Le Premier ministre zimbabwéen Morgan Tsvangirai le 21 août 2012 à Harare.
© Jekesai Njikizana/AFP/Archive
Alors qu'il compte se remarier samedi 15 septembre, le Premier ministre zimbabwéen Morgan Tsvangirai fait face à trois plaintes judiciaires, déposées par d'anciennes fiancées, ou supposées telles. Leur objectif : empêcher la noce. Et, si possible, s'enrichir.
La situation est coquace et, contrairement aux apparences, elle comporte vraisemblablement de forts relents politiques. Le Premier ministre zimbabwéen Morgan Tsvangirai, 60 ans, souhaite se remarier, sa première femme étant décédée dans un accident de voiture en mars 2009. Les noces ont été fixées au samedi 15 septembre. L’heureuse élue s’appelle Elizabeth Macheka, elle a 35 ans. Jusque là, tout va bien.
Mais à l’avant-veille de du mariage, en l’espace de 24 heures, trois plaintes ont été subitement déposées contre Tsvangirai par d’ex-fiancées ou supposées telles.
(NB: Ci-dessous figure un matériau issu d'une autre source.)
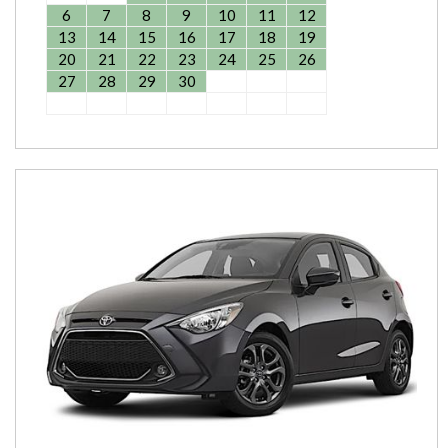
6
7
8
9
10
11
12
13
14
15
16
17
18
19
20
21
22
23
24
25
26
27
28
29
30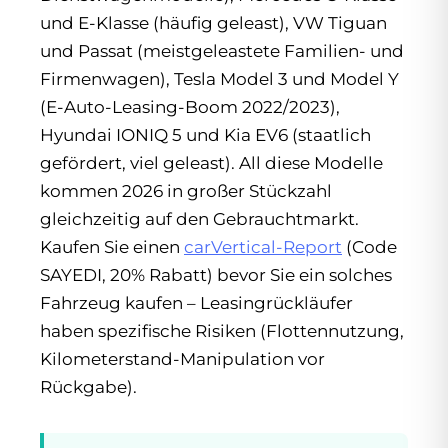
und E-Klasse (häufig geleast), VW Tiguan
und Passat (meistgeleastete Familien- und
Firmenwagen), Tesla Model 3 und Model Y
(E-Auto-Leasing-Boom 2022/2023),
Hyundai IONIQ 5 und Kia EV6 (staatlich
gefördert, viel geleast). All diese Modelle
kommen 2026 in großer Stückzahl
gleichzeitig auf den Gebrauchtmarkt.
Kaufen Sie einen
carVertical-Report
(Code
SAYEDI, 20% Rabatt) bevor Sie ein solches
Fahrzeug kaufen – Leasingrückläufer
haben spezifische Risiken (Flottennutzung,
Kilometerstand-Manipulation vor
Rückgabe).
Qui ont toutes pour objectif de faire interdire les noces. « Il est évident que ce ne sont pas des plaintes normales. Quoi qu'il en soit, les avocats du Premier ministre leur ont fait opposition », a précisé le porte-parole de ce dernier, Luke Tamborinyoka, qui s’est empressé de dénoncer une campagne visant à ternir l'image du Premier ministre.
La justice zimbabwéenne a déjà débouté une première plainte, déposée par Locadia Karimatsenga Tembo, dont Tsvangirai s'était séparé en novembre 2011. On ne sait si la dot traditionnelle, la lobola, avait été versée à la belle-famille, mais il avait rompu de manière spectaculaire en indiquant publiquement que sa relation était « irrémédiablement endommagée », sans doute pour des raisons d’incompatibilité d’humeur politique.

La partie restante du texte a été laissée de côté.